§ PROBLEM STATEMENT
Please filter the data below down to the lines holding the string "About".

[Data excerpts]
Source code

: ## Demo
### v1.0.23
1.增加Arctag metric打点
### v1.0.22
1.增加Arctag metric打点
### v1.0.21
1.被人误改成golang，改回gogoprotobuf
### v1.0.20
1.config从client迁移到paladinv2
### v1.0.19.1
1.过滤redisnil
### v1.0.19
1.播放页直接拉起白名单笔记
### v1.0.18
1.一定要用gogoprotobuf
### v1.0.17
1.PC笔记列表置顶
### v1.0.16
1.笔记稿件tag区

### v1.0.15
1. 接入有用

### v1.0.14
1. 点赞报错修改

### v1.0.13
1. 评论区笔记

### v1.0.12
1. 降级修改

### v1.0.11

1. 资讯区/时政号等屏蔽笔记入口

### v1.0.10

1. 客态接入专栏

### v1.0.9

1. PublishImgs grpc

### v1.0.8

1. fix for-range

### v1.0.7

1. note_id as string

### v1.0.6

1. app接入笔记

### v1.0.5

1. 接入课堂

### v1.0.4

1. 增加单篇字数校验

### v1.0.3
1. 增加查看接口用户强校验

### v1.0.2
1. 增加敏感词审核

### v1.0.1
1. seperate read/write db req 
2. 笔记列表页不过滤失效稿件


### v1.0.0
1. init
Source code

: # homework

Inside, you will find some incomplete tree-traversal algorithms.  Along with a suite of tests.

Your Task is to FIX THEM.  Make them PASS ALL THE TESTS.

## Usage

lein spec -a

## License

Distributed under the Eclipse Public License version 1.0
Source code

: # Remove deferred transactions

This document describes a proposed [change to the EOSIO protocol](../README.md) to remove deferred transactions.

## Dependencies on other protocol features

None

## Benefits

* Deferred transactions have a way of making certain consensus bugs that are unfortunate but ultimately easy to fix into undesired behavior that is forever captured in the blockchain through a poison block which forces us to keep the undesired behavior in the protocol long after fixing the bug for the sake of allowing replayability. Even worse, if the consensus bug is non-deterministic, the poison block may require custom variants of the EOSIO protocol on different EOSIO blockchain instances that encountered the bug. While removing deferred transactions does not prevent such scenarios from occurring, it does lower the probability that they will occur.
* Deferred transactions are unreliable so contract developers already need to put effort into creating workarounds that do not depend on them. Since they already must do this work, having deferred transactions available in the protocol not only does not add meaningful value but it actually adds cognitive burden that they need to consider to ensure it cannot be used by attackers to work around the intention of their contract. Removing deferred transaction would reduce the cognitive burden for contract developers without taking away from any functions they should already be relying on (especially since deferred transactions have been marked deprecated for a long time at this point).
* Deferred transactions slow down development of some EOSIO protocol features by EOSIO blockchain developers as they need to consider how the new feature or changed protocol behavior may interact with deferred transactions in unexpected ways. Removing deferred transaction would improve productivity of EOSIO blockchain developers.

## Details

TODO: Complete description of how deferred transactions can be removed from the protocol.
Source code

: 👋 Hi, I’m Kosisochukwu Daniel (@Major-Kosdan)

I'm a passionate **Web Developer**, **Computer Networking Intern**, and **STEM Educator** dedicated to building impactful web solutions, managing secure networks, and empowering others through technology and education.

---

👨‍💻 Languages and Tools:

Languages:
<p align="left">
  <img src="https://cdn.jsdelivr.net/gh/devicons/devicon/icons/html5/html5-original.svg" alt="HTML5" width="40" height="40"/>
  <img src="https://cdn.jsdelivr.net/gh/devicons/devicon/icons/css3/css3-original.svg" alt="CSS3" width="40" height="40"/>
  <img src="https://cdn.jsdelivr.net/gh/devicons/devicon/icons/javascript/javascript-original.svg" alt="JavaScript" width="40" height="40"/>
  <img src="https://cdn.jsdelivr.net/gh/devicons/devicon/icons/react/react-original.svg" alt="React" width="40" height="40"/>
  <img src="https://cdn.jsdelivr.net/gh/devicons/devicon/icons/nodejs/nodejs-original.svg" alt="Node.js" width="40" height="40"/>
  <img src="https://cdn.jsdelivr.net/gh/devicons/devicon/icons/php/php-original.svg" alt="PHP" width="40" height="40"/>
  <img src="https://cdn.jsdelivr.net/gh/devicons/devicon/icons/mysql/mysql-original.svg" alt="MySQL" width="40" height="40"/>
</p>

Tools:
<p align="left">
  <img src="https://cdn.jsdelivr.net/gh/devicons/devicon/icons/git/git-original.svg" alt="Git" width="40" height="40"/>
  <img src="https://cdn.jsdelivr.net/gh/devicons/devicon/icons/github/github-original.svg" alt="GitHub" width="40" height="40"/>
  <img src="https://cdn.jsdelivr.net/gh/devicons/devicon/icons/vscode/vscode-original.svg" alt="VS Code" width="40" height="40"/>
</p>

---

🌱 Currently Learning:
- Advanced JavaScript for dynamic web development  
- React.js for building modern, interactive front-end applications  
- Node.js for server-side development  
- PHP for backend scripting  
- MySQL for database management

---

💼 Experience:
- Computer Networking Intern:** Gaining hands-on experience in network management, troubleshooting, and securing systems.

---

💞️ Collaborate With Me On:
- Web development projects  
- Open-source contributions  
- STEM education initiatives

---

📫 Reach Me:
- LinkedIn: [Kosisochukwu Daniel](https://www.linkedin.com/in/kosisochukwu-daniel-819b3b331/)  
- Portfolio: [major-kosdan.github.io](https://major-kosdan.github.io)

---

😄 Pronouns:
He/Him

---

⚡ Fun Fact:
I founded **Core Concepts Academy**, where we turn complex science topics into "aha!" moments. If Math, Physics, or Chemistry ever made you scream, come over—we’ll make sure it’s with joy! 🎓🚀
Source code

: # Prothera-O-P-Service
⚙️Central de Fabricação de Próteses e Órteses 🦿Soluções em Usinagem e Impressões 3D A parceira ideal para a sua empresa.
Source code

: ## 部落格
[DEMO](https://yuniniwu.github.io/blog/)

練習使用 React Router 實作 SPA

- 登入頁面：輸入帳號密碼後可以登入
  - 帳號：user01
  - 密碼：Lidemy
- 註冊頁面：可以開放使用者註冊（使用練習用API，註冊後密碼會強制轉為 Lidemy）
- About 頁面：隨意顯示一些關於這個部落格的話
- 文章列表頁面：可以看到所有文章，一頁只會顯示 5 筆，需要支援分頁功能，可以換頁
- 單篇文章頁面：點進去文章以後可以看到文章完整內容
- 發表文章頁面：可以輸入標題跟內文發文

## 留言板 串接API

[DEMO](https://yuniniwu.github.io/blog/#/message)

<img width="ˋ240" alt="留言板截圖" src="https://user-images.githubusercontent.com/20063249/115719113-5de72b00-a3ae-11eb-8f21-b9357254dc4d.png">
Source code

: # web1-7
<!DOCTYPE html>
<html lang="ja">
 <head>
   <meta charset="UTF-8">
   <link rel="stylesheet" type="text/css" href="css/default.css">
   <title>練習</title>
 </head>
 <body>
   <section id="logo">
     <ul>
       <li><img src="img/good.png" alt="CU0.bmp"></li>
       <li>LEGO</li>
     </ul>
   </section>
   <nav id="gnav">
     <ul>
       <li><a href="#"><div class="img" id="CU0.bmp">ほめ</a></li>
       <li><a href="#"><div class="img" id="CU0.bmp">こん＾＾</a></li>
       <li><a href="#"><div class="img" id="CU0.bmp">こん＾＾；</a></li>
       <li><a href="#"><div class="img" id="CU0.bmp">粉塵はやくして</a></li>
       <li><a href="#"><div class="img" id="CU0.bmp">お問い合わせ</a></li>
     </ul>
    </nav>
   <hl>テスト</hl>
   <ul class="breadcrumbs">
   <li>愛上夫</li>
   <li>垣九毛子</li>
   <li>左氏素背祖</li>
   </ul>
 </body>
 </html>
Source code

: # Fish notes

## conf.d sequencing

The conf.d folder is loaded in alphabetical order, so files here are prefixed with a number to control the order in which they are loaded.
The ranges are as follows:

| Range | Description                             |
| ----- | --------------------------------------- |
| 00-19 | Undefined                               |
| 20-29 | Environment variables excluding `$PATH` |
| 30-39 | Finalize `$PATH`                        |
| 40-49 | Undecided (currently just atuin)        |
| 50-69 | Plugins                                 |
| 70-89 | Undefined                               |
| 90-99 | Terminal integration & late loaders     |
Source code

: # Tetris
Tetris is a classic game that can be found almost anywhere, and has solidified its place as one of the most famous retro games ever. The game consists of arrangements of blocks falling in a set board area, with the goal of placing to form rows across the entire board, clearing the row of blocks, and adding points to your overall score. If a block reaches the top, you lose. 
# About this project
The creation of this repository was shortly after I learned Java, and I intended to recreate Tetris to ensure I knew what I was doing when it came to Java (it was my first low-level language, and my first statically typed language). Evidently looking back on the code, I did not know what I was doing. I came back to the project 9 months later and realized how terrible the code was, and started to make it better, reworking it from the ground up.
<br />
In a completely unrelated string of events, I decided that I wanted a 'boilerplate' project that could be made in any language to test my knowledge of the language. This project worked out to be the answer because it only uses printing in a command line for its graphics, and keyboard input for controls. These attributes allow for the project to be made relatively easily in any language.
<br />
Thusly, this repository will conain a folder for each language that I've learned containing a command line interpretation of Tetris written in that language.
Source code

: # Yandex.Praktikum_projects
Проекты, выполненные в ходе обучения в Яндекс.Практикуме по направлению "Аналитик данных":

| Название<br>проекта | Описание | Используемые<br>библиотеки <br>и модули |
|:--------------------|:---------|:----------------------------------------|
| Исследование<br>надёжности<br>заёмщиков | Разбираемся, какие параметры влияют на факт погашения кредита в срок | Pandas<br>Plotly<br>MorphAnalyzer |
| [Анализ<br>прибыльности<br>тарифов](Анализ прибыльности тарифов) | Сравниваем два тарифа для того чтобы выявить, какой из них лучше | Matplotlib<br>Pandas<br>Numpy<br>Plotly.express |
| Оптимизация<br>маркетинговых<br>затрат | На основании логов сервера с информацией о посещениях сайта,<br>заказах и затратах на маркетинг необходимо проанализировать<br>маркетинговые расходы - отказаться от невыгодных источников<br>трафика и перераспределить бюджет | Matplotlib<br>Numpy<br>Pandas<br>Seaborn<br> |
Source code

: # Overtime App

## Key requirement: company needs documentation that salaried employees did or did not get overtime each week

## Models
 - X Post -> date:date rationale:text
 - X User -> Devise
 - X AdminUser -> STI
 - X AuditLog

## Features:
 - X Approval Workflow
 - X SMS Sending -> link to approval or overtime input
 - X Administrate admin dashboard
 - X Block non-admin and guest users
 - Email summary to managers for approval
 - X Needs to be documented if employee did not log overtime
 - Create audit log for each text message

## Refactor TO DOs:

§ EXERCISE OUTPUT
- About 頁面：隨意顯示一些關於這個部落格的話
# About this project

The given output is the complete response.